EXERCISE AIM. Copy out every line of the records below word for word, leaving out the pictures.

++++ DATA UNDER STUDY ++++

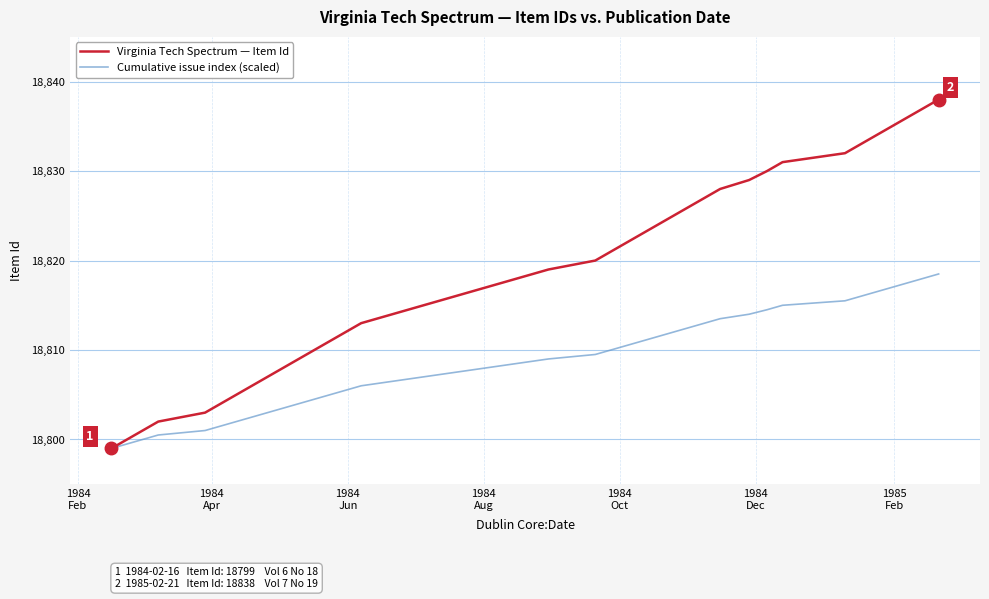

What is the average value of the Cumulative issue index (scaled) series?

18808.8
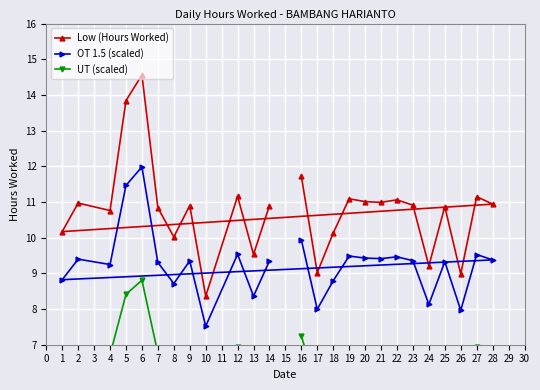

True or false: OT 1.5 (scaled) and Low (Hours Worked) cross at least once.

False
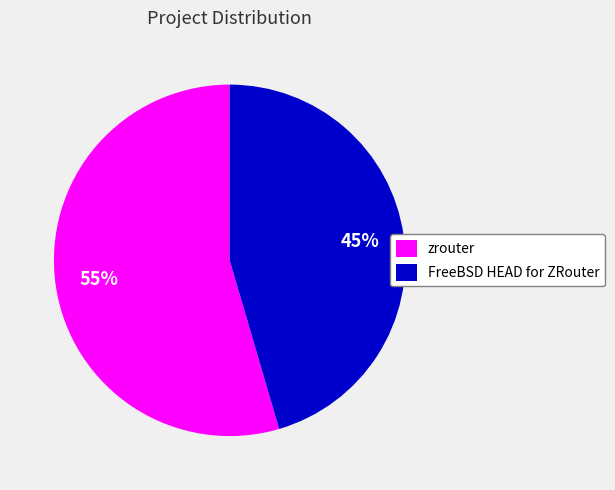

What percentage is the FreeBSD HEAD for ZRouter slice, to the nearest percent?

45%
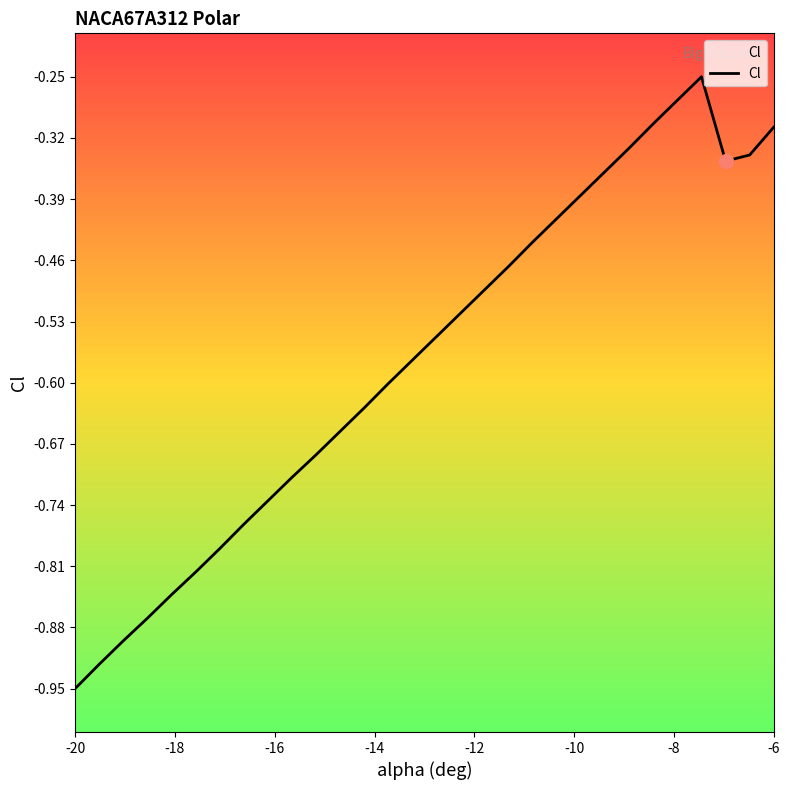

What is the difference between the maximum and minimum values?

0.7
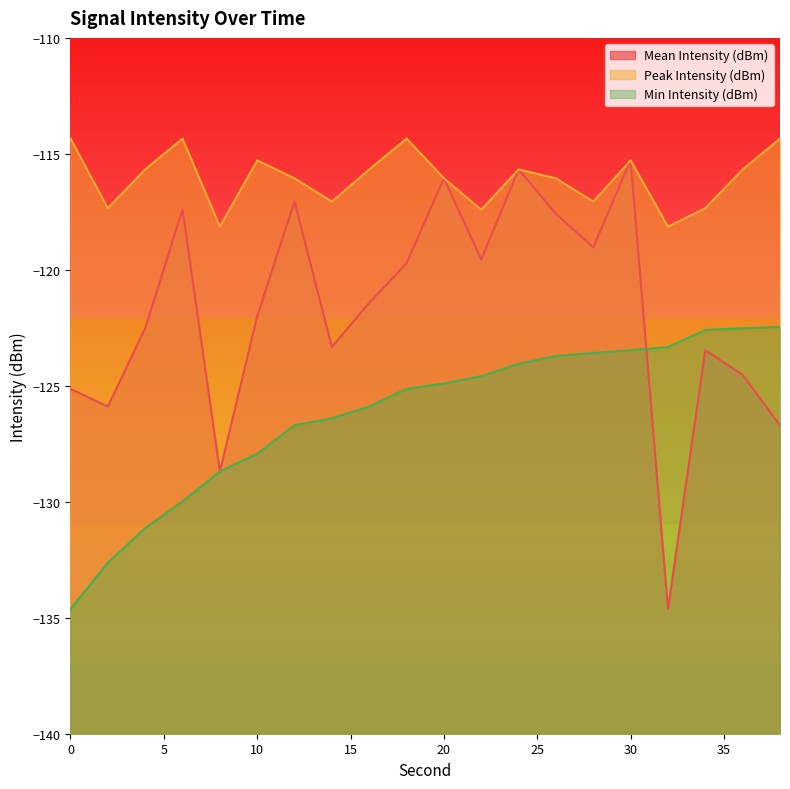

What is the maximum value shown in the chart?

-114.3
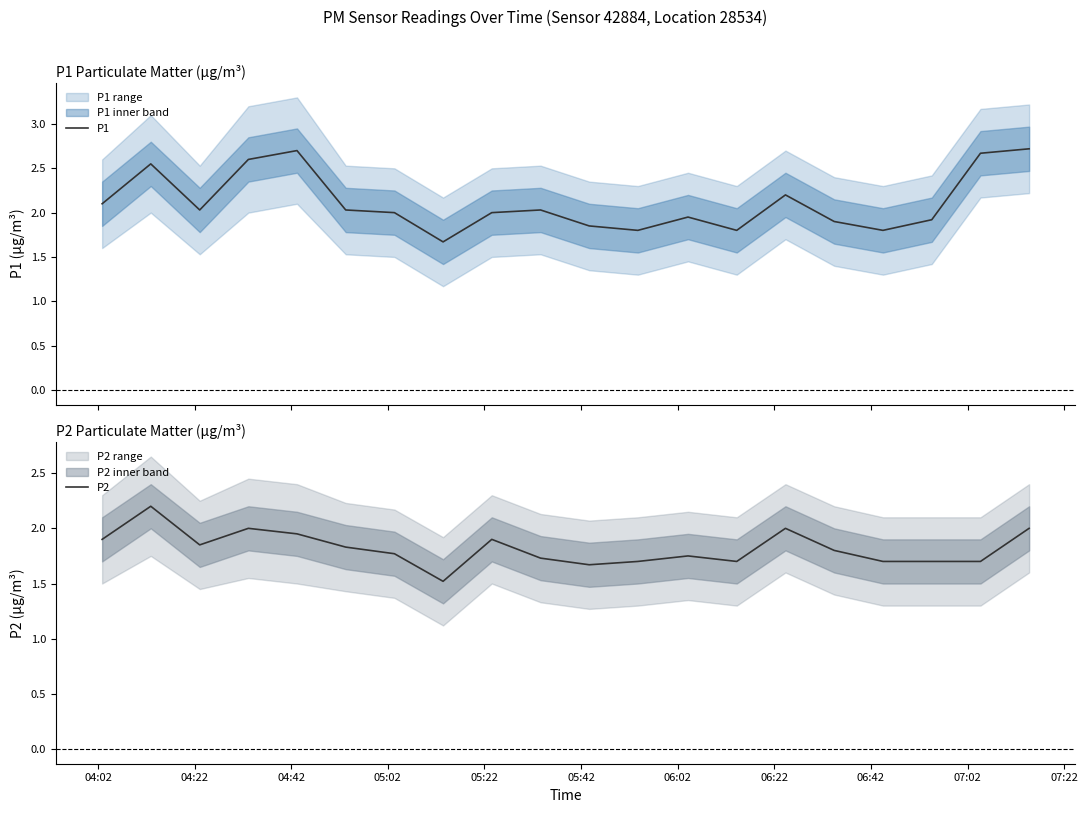

What is the highest value of the P2 series?

2.2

++++

RESPONSE AREA.
What is the average value of the Cumulative issue index (scaled) series?

18808.8

True or false: OT 1.5 (scaled) and Low (Hours Worked) cross at least once.

False

What percentage is the FreeBSD HEAD for ZRouter slice, to the nearest percent?

45%

What is the difference between the maximum and minimum values?

0.7

What is the maximum value shown in the chart?

-114.3

What is the highest value of the P2 series?

2.2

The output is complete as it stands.